- Listed entries:
***

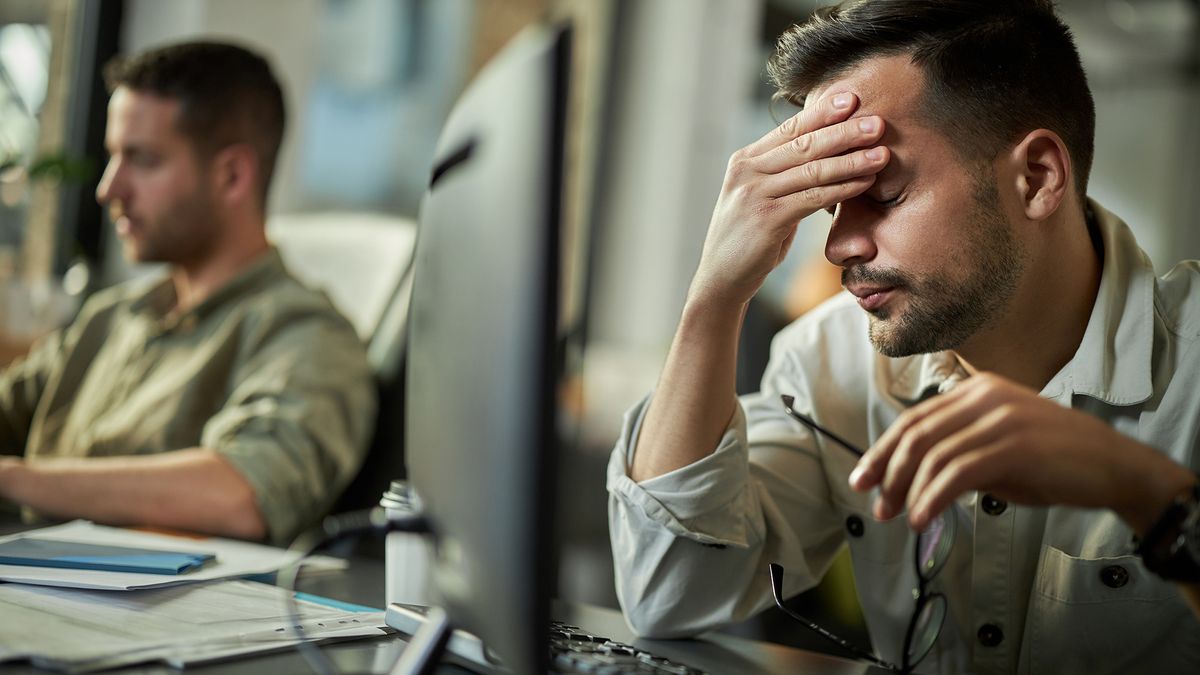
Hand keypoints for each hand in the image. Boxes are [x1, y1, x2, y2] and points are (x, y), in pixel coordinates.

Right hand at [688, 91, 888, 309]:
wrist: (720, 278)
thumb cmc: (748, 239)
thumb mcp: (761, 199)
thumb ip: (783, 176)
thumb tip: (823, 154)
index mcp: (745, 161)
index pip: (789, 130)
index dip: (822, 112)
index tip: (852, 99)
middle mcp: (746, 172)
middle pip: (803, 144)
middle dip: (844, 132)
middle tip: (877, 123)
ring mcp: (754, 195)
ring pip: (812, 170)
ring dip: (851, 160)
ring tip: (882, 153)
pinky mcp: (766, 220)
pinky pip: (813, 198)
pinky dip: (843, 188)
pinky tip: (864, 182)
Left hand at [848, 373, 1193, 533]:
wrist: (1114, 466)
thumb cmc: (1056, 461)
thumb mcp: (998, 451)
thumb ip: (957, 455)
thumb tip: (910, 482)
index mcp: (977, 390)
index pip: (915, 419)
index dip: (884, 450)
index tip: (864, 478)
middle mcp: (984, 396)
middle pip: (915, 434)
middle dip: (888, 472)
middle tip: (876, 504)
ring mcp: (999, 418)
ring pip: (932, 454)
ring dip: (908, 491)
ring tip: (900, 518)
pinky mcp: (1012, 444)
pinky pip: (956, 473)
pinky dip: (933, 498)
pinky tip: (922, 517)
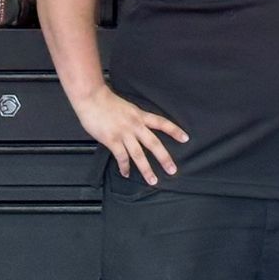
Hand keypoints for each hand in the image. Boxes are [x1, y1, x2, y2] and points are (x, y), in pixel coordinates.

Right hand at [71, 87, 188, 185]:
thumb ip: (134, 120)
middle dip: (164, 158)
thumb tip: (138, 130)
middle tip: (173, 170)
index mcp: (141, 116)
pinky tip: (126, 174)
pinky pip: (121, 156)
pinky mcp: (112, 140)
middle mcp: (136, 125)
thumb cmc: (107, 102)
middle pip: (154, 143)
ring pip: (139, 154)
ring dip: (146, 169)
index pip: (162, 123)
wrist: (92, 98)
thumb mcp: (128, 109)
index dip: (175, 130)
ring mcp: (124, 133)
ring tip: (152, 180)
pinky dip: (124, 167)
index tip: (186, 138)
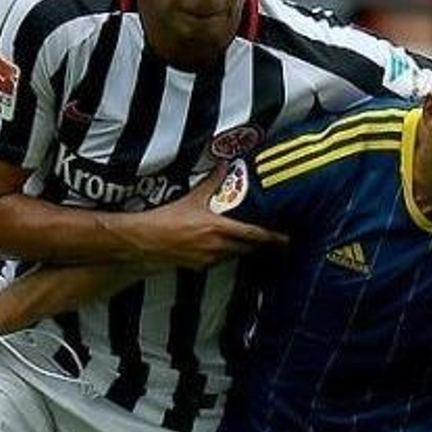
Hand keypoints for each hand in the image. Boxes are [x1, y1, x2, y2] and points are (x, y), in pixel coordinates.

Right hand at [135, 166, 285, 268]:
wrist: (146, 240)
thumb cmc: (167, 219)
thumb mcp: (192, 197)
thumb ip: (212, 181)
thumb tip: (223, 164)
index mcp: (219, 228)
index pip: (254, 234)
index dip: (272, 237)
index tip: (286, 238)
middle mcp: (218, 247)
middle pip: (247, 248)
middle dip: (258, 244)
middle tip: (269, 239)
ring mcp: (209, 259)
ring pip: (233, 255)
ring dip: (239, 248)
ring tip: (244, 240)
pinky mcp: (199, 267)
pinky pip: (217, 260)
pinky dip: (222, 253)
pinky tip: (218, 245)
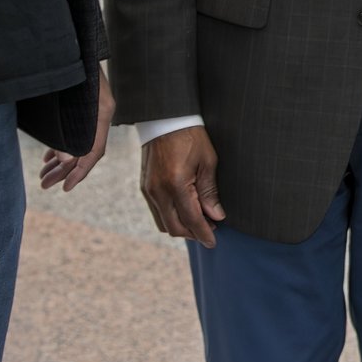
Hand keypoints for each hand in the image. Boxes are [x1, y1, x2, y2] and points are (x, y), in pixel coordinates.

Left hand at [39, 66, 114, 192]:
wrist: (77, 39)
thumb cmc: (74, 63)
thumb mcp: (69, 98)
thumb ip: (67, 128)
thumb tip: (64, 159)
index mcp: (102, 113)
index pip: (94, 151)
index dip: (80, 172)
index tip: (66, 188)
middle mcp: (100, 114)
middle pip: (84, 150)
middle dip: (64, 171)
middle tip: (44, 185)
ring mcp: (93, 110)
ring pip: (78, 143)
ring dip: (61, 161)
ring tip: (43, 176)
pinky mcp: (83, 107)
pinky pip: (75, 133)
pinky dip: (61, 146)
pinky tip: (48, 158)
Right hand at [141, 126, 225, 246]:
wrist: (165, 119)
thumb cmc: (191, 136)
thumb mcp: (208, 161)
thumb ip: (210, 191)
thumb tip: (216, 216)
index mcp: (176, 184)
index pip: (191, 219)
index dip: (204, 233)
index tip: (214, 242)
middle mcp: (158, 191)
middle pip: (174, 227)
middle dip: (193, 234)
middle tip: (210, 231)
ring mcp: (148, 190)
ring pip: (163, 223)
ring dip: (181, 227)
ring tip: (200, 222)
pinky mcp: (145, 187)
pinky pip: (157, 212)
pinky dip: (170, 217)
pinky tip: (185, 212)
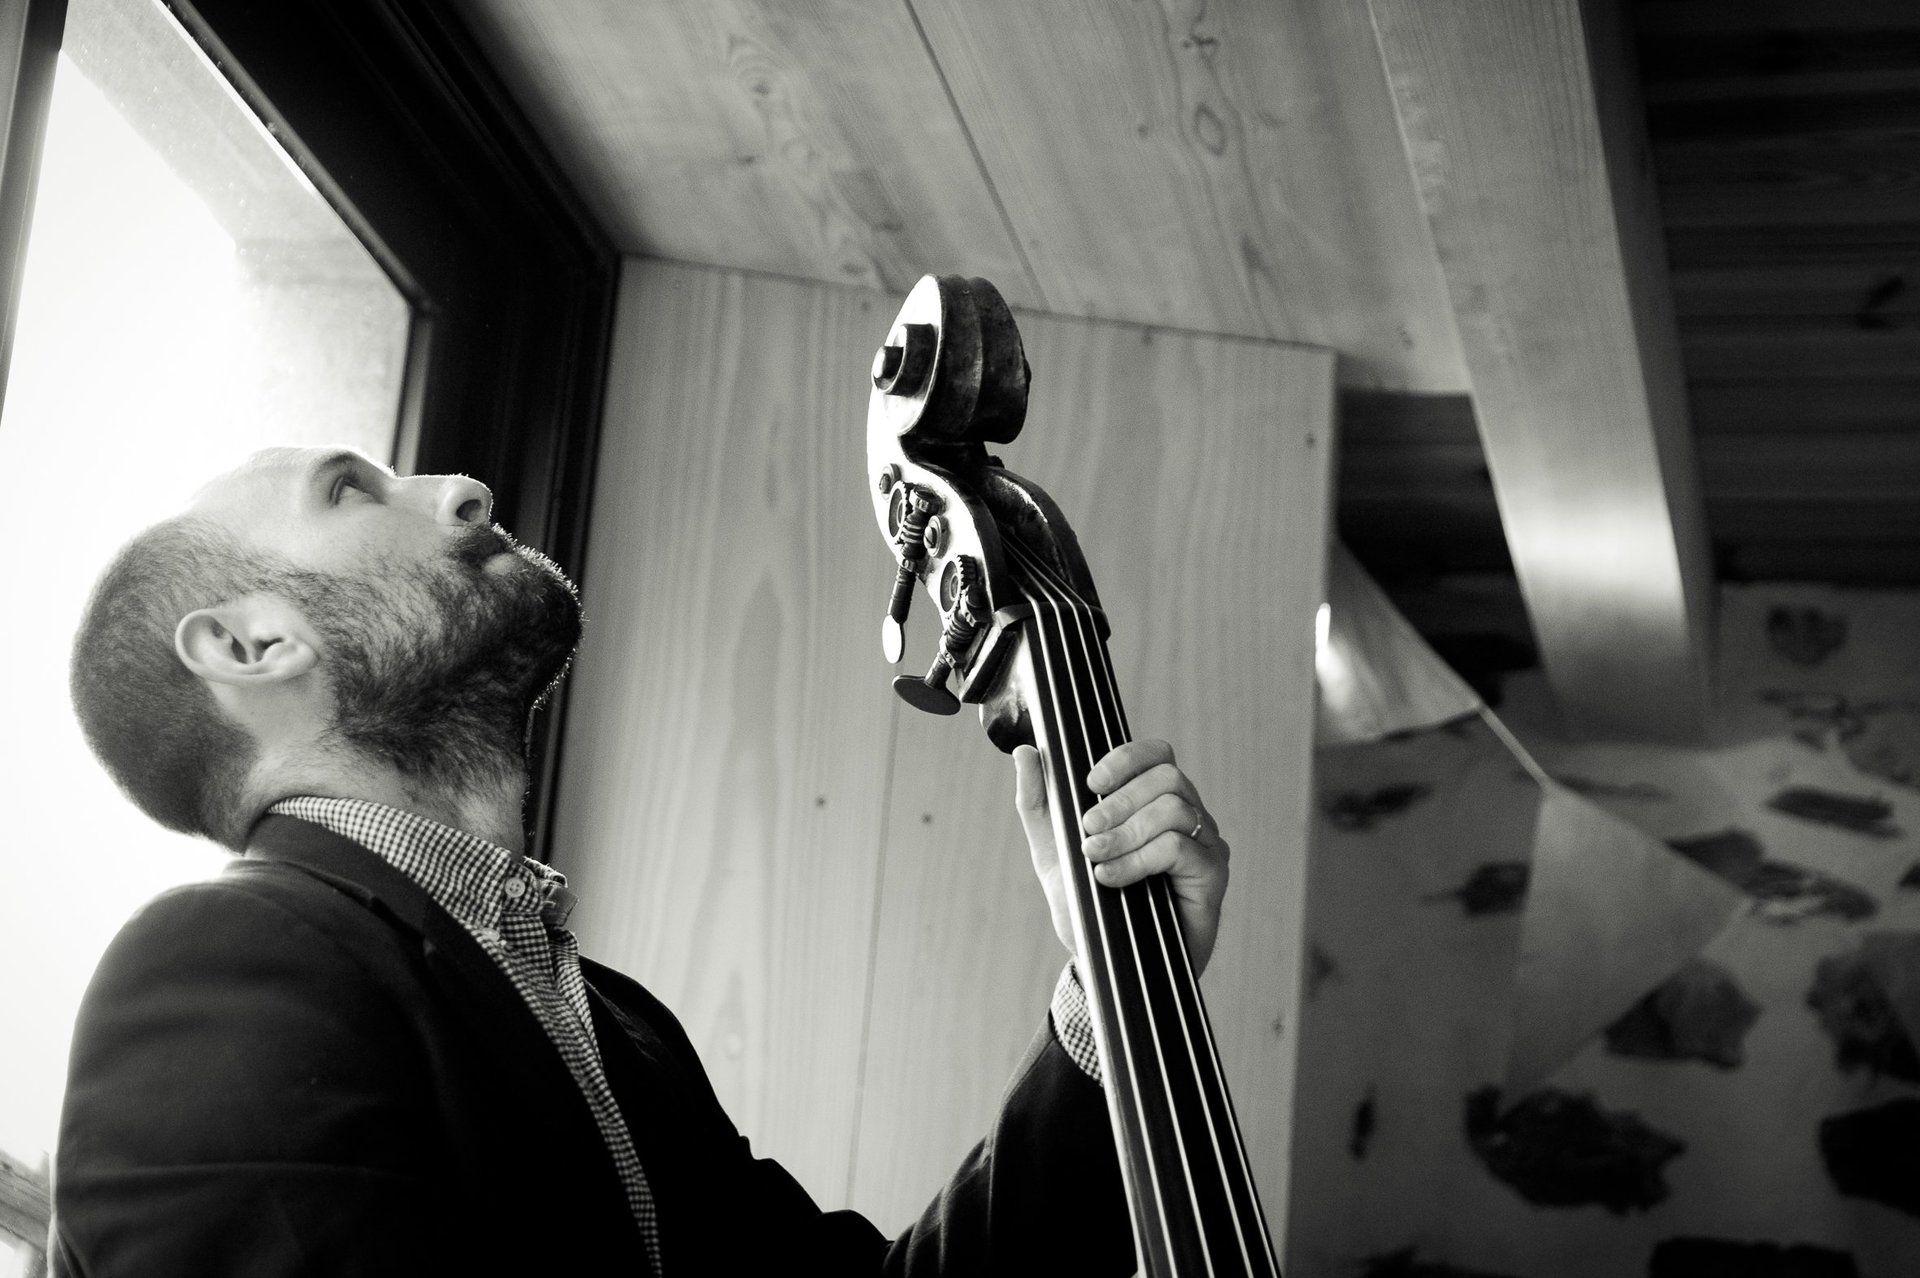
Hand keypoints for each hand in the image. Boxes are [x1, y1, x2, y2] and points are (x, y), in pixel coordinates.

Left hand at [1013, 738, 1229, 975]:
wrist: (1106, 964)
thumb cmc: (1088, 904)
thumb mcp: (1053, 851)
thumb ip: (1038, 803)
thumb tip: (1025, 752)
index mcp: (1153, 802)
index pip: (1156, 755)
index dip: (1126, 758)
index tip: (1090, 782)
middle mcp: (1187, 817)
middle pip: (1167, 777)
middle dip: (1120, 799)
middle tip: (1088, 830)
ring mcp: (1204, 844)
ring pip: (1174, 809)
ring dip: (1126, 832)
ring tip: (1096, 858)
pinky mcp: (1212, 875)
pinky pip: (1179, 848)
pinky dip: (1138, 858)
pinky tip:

***

- Assignment: Look above for the line with "pinky pip: (217, 260)" and the line with "thumb ip: (67, 128)"; set down those two lines and all lines between them exactly, without pictures and without anything else.

- Exercise response:
pinky pip: (217, 260)
pinky dip: (222, 253)
pinky tip: (218, 245)
Hand keypoints for each hand in the image. Boxes are [x1, y1, x2, y2] and points are (x, y), in pixel coordinates.

Left hand at [39, 66, 114, 192]:
wrist: (77, 39)
thumb cmc: (74, 63)
thumb mcp: (69, 98)
thumb ip: (67, 128)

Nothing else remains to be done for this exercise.